Friday, Aug. 03, 1962
Moonlight at Maubeuge
Under normal circumstances, only necessity would draw any Frenchman to Maubeuge (pop. 30,000), a cheerless, Hoboken-like manufacturing center up near the Belgian border, where the moon--or, for that matter, the sun--shines rarely on the River Sambre. But all summer long the roads to Maubeuge have been jammed with moonstruck vacationers, honeymooners and touring rubbernecks, all lured there by what promises to become Europe's next popular hit--a tango called Un Clair de Lune `a Maubeuge (Moonlight at Maubeuge).*
Since Moonlight came out last February, it has sold a phenomenal 1,700,000 disks. It has been recorded in Flemish, Spanish, German and Italian, and in 42 different versions. It has been done `a la New Orleans, in cha cha cha rhythm and as a twist, as a military march and in a stately imitation of Johann Sebastian Bach. Frank Sinatra sang it in French at a Cap-Martin nightclub, and an English songwriter is at work on English lyrics. In all styles, and in any language, Moonlight at Maubeuge is a gag.

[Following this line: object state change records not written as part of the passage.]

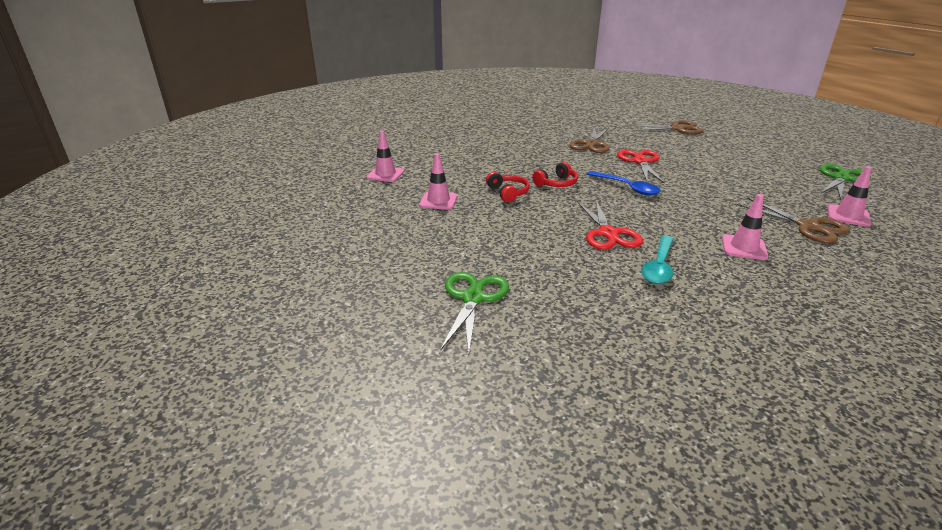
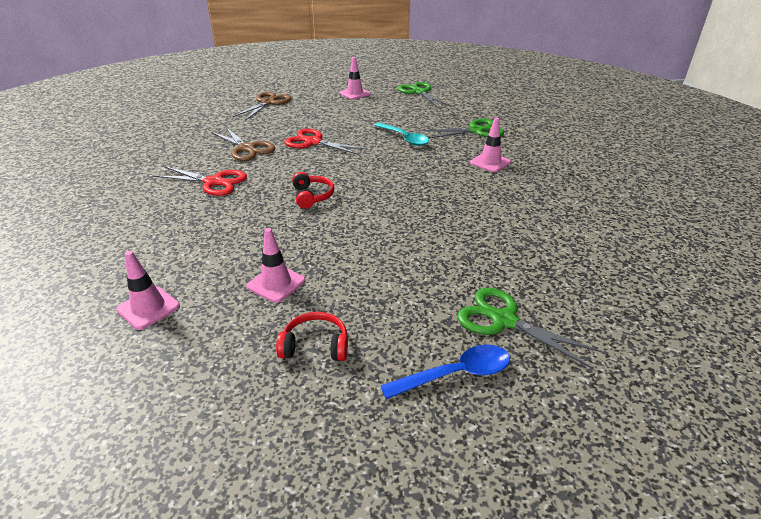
camera: 65 degrees left, 5 degrees up
red headphones [486,172,530,202] -> red headphones moved to [276,312,348,361]
red scissors [577,200,643,250] -> red scissors moved to [153,166,247,196]
blue spoon [587,171,661,195] -> blue spoon moved to [380,345,510,399]
turquoise spoon [641,235,674,284] -> turquoise spoon moved to [374,122,429,146]
brown scissors [737,198,850,244] -> green scissors [423,119,504,139]
pink traffic cone [828,166,872,227] -> pink traffic cone moved to [339,57,371,100]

The leg-puller is Pierre Perrin, 32, a onetime government clerk whose marriage to Brigitte Bardot's movie stand-in broke up in 1958. Despondent, Perrin tried suicide (poison and gas). On recovering, he took his psychiatrist's advice to drive a cab in Paris for the therapeutic value. Annoyed by gabby passengers, Perrin responded to their chatter with the same contemptuous wisecrack: "Mais tout (a ne vaut pas un clair de lune `a Maubeuge" (But all that is not worth the moonlight at Maubeuge)--a retort all the more effective in that Perrin had never set eyes on Maubeuge.

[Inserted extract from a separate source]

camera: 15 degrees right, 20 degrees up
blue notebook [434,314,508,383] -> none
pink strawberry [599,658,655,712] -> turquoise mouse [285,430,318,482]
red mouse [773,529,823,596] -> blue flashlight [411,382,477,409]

Between fares, Driver Perrin pasted together some lyrics -"I've "traveled the world, I know the universe/ I've rolled in luxury, and I've rolled my r's/ And I say, no--no, no, no, no . . . All that's not worth the moonlight at Maubeuge"--and put them to music. At first, hearing the song, the Maubeugeois felt insulted, but as crowds of the curious began to visit the town, shopkeepers and bistro owners changed their tune. Crescent-shaped lights were strung over the streets; shop windows were filled with moon-shaped cookies, sausages, souvenir pigeon baskets and ashtrays. Mayor Pierre Forest made Songwriter Perrin an honorary citizen; and last week the city tidied up after a nine-day festival that naturally featured the song, Moonlight at Maubeuge, and drew a crowd of 150,000. Unbelievably, the moon appeared over Maubeuge every festival night.
* Europe's last bestseller: Never on Sunday.